ところで代表的実質賃金ガーの中野剛史氏は未だに↓のようなことを言っているようです。
〈日本の「実質賃金」は1998年以降、減少傾向にある。それだけではない。安倍前政権によるいわゆる「アベノミクス」の下では、実質賃金はさらに急落し、低迷した。もっとも、安倍前政権もまた、「賃金上昇」を目指してきたはずだ。ところが、実質賃金は民主党政権時を下回る水準まで下落し、低迷したのである。〉
<引用終わり>

民主党政権時とは上記で示したような凄まじいデフレ期であり、実質賃金は常にプラスの下駄を履いていました。それを考慮せずに『実質賃金ガー』と喚くのは『デフレは素晴らしい!』と叫んでいるのと全くの同義と言えます。
また中野氏は同じ記事で「企業利潤を増やすうえで、一番手っ取り早い方法は人件費をカットすることであり、アベノミクスでそれが進んだ」とも主張していますが、安倍政権直前の2012年と直近の2019年の給与総額を比較すると約23.4%も増加しています。また2018年の時点ですでに給与総額は統計開始からの最大金額となっており、2019年はそれを更に更新した形です。
(令和元年 国税庁『民間給与実態統計調査』より)

企業の負担する人件費とは当然『一人あたりの平均給与』ではなく『全社員の給与総額』であり、企業の負担する人件費は2018年、2019年と過去最大にまで増加していますので、アベノミクスによって人件費がカットされたというのは全くの的外れなわけです。

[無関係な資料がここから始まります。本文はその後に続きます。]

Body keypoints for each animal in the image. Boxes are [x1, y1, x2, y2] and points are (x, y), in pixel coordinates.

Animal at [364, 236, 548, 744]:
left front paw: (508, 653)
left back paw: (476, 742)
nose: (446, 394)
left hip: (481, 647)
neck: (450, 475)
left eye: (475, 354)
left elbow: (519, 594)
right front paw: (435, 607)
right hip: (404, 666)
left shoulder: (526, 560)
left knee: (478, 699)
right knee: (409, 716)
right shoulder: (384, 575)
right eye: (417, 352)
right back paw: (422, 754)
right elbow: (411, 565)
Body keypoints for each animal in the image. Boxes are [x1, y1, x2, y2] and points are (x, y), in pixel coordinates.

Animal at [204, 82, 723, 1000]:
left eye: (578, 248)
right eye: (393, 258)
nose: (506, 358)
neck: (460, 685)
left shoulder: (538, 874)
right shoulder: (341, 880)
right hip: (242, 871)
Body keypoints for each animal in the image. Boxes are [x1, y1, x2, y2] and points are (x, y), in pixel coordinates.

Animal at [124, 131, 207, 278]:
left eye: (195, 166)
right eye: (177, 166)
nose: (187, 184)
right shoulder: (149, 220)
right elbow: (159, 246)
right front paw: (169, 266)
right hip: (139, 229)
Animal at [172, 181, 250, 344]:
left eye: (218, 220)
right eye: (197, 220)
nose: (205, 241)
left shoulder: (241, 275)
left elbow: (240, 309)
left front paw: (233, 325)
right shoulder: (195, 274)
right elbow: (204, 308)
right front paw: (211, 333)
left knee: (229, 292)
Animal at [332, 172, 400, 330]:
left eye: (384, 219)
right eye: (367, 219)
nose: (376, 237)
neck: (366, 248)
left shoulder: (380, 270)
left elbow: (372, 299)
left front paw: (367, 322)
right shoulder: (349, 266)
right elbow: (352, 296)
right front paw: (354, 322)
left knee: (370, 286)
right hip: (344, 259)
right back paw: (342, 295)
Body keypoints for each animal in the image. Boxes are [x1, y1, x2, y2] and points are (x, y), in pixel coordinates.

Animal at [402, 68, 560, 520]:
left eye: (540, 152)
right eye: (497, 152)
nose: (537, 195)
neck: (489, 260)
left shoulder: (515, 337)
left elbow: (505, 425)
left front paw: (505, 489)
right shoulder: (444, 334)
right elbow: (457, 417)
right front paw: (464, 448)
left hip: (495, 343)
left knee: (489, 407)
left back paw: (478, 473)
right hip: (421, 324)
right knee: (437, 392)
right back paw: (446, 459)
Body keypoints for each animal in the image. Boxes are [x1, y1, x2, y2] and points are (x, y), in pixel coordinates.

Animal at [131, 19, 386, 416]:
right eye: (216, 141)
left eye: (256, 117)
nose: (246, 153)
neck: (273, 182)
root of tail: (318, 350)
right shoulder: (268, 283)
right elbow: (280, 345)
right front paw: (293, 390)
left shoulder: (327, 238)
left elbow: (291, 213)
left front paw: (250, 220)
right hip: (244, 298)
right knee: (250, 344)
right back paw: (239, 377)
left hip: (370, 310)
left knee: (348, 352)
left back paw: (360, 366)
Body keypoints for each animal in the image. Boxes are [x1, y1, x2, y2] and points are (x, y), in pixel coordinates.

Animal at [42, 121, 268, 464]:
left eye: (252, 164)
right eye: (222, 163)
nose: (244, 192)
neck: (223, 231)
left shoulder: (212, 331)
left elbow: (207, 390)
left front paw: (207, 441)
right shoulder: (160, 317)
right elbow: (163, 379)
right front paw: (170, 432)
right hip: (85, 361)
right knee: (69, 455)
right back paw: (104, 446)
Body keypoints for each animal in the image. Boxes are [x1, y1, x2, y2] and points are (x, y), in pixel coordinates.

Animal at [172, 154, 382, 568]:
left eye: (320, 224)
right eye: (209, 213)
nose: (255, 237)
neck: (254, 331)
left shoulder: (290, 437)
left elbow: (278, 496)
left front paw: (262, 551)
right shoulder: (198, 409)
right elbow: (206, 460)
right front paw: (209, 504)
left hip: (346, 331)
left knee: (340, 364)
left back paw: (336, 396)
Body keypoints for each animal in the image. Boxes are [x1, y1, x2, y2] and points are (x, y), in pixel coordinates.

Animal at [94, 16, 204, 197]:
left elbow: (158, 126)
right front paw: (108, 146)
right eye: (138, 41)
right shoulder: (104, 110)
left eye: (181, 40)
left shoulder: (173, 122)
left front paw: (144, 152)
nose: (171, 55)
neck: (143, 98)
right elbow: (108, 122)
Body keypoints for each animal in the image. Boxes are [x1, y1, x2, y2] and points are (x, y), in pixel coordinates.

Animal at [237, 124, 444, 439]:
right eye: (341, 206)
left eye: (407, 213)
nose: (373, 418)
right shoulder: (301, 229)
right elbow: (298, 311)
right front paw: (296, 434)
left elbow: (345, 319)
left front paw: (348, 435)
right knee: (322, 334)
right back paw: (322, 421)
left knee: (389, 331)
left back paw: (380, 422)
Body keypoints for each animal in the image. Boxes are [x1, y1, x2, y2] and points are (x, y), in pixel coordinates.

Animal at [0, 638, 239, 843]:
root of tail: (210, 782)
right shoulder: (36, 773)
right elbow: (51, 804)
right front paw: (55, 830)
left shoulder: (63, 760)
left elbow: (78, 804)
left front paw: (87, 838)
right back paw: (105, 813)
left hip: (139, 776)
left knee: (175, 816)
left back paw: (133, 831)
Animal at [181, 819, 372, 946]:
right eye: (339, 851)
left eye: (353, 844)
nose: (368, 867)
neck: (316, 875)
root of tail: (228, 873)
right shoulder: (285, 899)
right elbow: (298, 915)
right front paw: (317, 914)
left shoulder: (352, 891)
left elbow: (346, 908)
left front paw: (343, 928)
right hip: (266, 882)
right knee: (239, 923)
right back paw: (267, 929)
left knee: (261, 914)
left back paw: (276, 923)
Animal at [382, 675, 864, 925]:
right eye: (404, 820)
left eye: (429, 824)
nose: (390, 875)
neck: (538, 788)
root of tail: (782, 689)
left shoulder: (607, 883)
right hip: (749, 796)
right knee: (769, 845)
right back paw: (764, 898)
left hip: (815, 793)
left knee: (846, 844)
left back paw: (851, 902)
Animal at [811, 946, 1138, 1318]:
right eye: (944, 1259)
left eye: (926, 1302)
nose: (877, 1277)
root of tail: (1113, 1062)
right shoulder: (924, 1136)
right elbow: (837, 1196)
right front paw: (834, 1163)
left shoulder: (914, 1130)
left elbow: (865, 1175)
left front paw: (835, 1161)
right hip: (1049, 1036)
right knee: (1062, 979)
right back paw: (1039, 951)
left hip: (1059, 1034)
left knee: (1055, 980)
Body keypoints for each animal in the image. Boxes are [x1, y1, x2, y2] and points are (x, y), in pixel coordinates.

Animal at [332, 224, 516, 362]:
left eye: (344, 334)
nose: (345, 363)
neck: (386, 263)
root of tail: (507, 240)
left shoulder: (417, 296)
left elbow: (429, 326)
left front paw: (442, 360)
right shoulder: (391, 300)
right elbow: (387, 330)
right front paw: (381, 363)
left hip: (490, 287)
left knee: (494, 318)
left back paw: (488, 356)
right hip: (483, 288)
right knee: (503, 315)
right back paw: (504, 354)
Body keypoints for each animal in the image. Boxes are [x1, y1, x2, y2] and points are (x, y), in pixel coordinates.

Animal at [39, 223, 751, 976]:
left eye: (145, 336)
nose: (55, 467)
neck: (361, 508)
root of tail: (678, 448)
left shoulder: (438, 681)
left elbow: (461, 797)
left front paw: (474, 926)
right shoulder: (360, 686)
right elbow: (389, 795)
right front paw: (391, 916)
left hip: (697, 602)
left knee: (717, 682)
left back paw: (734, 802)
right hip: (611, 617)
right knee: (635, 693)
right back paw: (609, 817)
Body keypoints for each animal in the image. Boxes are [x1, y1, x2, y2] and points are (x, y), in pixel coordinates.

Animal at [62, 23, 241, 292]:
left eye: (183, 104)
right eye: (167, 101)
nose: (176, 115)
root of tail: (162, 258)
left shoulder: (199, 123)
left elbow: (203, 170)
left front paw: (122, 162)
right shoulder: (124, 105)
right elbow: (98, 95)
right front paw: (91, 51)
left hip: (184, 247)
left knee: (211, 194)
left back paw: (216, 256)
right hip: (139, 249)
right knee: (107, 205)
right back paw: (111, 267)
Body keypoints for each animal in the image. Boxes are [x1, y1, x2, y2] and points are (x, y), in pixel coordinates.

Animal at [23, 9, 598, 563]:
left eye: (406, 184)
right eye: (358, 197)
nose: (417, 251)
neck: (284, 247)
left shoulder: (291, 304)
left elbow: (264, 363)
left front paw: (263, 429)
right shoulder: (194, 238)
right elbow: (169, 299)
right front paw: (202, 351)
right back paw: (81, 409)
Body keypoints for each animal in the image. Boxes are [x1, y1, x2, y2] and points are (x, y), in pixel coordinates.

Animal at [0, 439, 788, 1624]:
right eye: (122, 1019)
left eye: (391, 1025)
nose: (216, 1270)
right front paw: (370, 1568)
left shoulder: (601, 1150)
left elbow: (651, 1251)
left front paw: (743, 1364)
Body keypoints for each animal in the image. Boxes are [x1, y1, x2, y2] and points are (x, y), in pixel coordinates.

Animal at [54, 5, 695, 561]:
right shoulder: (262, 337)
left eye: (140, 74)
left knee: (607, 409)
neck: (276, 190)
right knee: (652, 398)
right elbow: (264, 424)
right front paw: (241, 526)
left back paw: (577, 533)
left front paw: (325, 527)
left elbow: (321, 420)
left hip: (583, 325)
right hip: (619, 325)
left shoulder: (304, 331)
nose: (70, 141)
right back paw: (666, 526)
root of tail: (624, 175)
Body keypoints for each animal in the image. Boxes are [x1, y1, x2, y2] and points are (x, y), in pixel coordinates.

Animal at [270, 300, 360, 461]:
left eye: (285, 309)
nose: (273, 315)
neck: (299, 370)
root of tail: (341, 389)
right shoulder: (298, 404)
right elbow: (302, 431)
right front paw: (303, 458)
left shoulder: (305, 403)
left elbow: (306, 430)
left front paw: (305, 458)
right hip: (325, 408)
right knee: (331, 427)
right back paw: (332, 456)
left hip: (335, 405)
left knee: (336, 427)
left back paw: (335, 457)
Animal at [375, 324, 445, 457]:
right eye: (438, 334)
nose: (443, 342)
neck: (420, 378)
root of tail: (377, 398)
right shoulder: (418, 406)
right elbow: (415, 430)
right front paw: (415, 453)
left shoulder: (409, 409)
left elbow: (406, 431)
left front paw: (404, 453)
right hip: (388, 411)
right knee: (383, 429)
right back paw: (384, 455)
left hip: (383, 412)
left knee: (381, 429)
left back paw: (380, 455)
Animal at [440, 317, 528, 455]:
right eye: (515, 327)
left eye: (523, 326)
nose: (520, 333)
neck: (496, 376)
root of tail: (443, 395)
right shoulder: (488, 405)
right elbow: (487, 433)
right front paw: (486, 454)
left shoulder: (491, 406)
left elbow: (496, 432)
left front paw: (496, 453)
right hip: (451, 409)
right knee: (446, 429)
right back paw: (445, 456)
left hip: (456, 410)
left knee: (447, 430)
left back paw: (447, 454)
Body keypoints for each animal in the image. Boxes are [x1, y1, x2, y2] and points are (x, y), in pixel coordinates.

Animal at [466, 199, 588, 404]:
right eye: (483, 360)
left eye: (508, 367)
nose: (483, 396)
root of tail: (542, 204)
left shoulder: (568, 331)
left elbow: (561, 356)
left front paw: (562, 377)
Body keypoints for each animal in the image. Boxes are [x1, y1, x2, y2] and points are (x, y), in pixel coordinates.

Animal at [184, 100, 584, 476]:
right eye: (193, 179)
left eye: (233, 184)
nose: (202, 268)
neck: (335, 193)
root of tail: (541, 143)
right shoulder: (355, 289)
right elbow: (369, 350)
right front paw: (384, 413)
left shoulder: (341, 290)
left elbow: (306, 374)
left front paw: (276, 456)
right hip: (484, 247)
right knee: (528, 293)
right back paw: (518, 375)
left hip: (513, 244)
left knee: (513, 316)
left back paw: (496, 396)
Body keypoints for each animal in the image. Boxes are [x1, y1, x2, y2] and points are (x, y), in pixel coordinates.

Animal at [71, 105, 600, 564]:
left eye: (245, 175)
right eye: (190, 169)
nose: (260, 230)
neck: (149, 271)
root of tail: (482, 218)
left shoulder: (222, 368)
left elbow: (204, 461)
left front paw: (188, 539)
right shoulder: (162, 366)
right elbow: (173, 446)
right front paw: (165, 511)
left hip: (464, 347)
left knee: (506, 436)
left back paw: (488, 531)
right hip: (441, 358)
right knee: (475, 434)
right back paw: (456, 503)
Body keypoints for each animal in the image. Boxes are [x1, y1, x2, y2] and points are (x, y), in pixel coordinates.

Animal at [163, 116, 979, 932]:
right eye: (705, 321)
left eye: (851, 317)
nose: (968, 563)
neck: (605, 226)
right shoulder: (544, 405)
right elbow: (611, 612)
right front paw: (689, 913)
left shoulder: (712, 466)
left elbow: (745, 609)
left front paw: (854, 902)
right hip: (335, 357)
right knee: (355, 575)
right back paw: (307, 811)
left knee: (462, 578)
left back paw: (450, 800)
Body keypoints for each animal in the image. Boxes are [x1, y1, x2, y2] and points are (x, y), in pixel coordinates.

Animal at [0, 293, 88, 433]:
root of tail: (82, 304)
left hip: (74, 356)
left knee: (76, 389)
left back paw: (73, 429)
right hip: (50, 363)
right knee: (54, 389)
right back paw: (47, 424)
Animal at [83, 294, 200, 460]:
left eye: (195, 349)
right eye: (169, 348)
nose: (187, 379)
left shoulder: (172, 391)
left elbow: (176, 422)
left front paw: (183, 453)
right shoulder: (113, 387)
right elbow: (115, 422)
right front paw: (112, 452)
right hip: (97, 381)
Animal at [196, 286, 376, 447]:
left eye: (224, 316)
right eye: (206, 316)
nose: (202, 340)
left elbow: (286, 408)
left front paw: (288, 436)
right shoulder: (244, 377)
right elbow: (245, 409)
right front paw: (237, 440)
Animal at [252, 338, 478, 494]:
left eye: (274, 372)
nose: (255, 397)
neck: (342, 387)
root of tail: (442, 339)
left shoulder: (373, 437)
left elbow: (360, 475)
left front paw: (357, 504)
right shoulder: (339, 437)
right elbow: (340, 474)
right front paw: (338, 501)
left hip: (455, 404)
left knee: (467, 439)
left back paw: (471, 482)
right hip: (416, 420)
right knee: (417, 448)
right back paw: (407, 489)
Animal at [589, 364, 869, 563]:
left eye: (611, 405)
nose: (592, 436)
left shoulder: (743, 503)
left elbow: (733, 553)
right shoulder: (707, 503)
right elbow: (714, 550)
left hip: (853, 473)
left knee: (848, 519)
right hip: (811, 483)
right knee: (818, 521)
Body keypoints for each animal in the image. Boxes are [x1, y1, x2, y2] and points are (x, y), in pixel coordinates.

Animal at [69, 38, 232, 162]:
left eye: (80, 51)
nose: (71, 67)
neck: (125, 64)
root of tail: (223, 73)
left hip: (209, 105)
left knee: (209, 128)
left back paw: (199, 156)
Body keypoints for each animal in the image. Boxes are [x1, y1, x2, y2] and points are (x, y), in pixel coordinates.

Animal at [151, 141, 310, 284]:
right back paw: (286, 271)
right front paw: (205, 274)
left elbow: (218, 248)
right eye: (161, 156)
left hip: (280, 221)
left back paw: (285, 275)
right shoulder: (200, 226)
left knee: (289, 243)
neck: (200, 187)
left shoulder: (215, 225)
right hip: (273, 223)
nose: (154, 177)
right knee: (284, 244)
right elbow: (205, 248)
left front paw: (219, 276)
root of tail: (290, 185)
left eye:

11月の実質賃金が公表されるのは年明け1月7日の予定ですが、実質賃金を算出する際に使用される消費者物価指数は『帰属家賃を除いた指数』ですので▲1.1%です。つまり11月の実質賃金は+1.1%の下駄を履くことになりますので、コロナショック前の2月以来9ヶ月ぶりのプラスに転じることになるでしょう。
彼らはひたすら自民党政権を批判するために実質賃金ガーと喚いてきましたが、11月に原油安とGoToトラベルの影響で実質賃金が上昇したらどのように評価するのか、非常に興味深いです。